Jan. 24, 2013 - Issue #901: Children can’t choose
No means no; consent means yes
Gender-based violence prevention begins with changing how we think
We live in a rape-prone culture, "one that tolerates, condones and promotes rape, sexual assault and also predominately violence against women or transgendered bodies," says Melanie Alexander, coordinator of the University of Alberta's Gender Based Violence Prevention Project. "We see that in really overt ways like the media, on posters that only show parts of womens' bodies; we see that in music videos, in movies where violence is completely condoned, but we also see that in everyday instances of language when people joke about raping something."
But instead of sitting back grumbling about how a culture of sexism can lead to sexual assault, the GBVPP received some government funding and came up with a three-pronged plan to change public opinion on what gender-based violence actually looks like, and why consent in sexual relationships is so important. They avoided the well-trod path of telling women to keep their doors locked and to walk home with someone at night. Instead, the project has taken more of an encouraging approach with posters that focus on what consensual sex is rather than how to avoid rape.
"I think a huge portion of reducing gender-based violence is making sure people have healthy and safe sex lives. So encouraging people to have conversations about consent is a huge piece, and we wanted to give people some examples of what that even sounds like because I think we do live in a culture that first of all, condones sexual violence and also represses healthy sexuality," Alexander says.
Posters depicting an imaginary conversation between two partners giving consent to sex are now up at the U of A's LRT platform and around campus. This step is all about awareness. Education sessions, and hopefully policy changes, will happen in the future.
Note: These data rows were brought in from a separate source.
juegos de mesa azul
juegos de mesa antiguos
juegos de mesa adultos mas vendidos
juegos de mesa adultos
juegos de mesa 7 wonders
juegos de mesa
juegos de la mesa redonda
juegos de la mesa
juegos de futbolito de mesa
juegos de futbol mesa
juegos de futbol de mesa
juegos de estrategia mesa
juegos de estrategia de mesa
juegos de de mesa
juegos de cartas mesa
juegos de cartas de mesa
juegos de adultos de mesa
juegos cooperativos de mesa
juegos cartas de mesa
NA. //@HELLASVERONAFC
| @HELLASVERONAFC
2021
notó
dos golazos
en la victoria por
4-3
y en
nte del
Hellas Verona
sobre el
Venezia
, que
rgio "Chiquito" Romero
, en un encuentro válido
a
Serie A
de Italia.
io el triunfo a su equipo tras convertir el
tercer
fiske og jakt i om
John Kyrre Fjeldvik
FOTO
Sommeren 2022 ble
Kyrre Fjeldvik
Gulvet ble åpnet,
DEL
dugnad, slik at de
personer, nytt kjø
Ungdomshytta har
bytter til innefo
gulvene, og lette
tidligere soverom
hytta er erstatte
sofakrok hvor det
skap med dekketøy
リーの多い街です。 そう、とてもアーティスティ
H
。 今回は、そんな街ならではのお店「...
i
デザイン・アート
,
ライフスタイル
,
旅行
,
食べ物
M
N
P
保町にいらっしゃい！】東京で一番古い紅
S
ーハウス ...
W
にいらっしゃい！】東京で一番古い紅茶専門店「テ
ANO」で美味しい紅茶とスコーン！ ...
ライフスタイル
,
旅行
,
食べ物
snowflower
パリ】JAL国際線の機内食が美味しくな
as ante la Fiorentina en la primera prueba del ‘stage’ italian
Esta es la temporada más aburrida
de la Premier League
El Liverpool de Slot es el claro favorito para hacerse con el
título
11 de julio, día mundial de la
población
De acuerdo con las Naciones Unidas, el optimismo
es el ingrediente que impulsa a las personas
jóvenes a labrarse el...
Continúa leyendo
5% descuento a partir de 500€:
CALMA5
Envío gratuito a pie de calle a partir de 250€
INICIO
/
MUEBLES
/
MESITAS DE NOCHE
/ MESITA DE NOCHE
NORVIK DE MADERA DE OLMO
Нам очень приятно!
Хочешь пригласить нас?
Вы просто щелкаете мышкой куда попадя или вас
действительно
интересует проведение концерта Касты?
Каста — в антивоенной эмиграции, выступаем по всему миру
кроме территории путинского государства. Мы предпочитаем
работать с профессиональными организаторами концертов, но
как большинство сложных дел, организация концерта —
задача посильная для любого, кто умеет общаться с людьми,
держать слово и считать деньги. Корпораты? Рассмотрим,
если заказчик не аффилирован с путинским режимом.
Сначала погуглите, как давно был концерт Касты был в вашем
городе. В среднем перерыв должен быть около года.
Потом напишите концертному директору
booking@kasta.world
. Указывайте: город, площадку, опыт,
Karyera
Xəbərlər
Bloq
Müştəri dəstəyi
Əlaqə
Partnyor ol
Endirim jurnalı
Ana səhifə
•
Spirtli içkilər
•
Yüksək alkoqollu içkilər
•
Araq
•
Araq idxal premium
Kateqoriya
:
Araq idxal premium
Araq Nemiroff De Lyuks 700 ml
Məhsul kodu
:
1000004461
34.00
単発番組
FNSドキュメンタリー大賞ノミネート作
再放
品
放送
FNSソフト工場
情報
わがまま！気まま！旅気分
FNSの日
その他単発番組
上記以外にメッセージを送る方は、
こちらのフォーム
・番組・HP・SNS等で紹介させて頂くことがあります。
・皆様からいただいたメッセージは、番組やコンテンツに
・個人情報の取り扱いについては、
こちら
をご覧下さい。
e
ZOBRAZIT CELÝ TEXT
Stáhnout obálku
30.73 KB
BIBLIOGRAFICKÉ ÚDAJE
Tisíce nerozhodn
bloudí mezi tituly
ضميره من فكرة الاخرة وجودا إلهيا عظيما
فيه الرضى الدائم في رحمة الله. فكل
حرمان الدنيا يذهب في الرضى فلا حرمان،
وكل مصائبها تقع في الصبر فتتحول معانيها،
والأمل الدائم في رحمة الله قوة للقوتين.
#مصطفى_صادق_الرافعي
"Awareness is kind of like that first moment. I think yes, you may reach people. You may magically change someone's mind. But no, I'm not expecting a rapist to read the poster and be like, 'Oh, so that's what consent is. Maybe that's what I should be doing.' But I think the posters do help reinforce people who are going through that process of knowing that maybe their sex life isn't at that place, and being reaffirmed that consent is something that's really positive for them to have," she adds.
Alexander sees slut-shaming and victim blaming as a couple of key components that keep gender-based violence going.
"I think we are used to sexualizing women and not giving women full agency over their bodies and agency to their sexuality. And unfortunately, that does come from people of all different genders," she notes.
Slut-shaming is judging people based on their sexual choices and victim blaming happens all too often when someone says short skirts or walking alone are the reasons a person was raped. But Alexander says there is absolutely nothing a person can do that would cause them to be raped.
"The only way that you're going to be sexually assaulted is if you're in the presence of a rapist and a rapist makes the decision to do that to you. It's not something that you have done," she continues. "It doesn't matter what you're wearing, it doesn't matter if you've drank, it doesn't matter if you decided to go home. We all make those decisions and lots of times we make those decisions and we're not sexually assaulted. Why is that when someone makes that decision and they are sexually assaulted then we attribute it to those decisions?"
The next step of GBVPP is to work with the results of a survey to see what students think constitutes sexual assault and quash out any rape myths like 'she deserved it,' that may still be out there.